Assigned task> Reproduce the following material verbatim, keeping every character, space, and line break unchanged.

Available data>
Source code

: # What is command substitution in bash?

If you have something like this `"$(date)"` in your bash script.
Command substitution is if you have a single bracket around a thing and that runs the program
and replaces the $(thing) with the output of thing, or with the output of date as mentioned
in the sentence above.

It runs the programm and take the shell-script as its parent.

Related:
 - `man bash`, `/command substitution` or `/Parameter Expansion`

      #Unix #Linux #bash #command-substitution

Worked solution>
Source code

: # What is command substitution in bash?

If you have something like this `"$(date)"` in your bash script.
Command substitution is if you have a single bracket around a thing and that runs the program
and replaces the $(thing) with the output of thing, or with the output of date as mentioned
in the sentence above.

It runs the programm and take the shell-script as its parent.

Related:
 - `man bash`, `/command substitution` or `/Parameter Expansion`

      #Unix #Linux #bash #command-substitution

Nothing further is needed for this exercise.